# "run up" to Aristo switch?



## KVBarkley (Jan 9, 2009)

I am experimenting a bit with various layouts on the porch before I install it semi-permanently. I had a layout where I attached the straight arm of my Aristo switch (with the 4 foot diameter turnout) directly to the end of a 4 - foot half circle (if that makes sense..)

Anyway, no matter which way the switch was set, the train kept going straight through, not taking the curved path to complete the circle.

I found that since it was coming off the curve, the flanges were rubbing along the inside edge of the switch and the flange would "nose" the points apart causing the train to merrily go straight through.

I solved it by putting a straight section in front of the switch so that the flanges were more centered between the rails when it got to the points.

Is this a common problem? Is this the correct solution?


----------



## Greg Elmassian (Jan 3, 2008)

Yes, common, there are other solutions.. It sounds like the match between the point rails (the moving ones) and the stock rails (the outer ones) is not a good fit, and also the beginning inside of the point rails may be too abrupt.

Grinding the backside of the point rails to fit closely to the stock rails is a good idea... a dremel will be useful..

Also smoothing the insides of the point rails so they do not have an abrupt taper will help.

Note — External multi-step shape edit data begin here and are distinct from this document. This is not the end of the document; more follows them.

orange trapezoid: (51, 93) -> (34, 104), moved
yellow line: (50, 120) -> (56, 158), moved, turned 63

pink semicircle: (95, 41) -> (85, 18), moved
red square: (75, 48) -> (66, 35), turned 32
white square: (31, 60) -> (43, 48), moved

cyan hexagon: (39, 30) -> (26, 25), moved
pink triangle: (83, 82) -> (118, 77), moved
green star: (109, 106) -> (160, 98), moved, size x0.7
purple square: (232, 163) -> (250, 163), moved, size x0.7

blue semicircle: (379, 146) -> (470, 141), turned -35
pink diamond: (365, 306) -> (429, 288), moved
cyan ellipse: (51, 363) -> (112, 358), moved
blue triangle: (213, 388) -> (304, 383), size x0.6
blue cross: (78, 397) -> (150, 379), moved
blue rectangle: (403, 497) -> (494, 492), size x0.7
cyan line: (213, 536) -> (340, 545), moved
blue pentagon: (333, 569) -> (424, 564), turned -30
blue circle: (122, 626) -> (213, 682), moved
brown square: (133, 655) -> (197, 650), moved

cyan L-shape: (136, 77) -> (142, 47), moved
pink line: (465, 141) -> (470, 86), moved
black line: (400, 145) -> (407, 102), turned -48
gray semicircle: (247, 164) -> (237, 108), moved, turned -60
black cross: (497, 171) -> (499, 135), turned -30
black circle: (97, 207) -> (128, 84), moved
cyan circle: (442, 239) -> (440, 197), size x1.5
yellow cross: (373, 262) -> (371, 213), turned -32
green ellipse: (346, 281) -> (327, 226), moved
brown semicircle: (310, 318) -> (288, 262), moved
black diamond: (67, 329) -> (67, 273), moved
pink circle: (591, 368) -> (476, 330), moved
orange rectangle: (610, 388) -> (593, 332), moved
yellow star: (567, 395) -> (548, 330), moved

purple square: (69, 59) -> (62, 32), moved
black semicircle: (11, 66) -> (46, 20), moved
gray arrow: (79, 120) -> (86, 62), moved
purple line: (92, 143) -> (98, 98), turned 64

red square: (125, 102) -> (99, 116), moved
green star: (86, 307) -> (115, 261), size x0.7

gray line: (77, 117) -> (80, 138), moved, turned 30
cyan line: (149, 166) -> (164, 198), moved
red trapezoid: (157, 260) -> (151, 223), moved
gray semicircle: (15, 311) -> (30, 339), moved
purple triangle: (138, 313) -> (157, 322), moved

Also, check that your switch machine is holding the points firmly.


This is what I would do.

This is a "sharp" switch, so you might also check wheel gauge, flangeway depth, etc... it's probably a combination of factors. Get the aristo gauge and set your wheel back to back spacing.


Regards, Greg


----------



## Torby (Jan 2, 2008)

*RE: "run up" to Aristo switch?*

Look for a burr keeping the point from setting firmly to the rail.


----------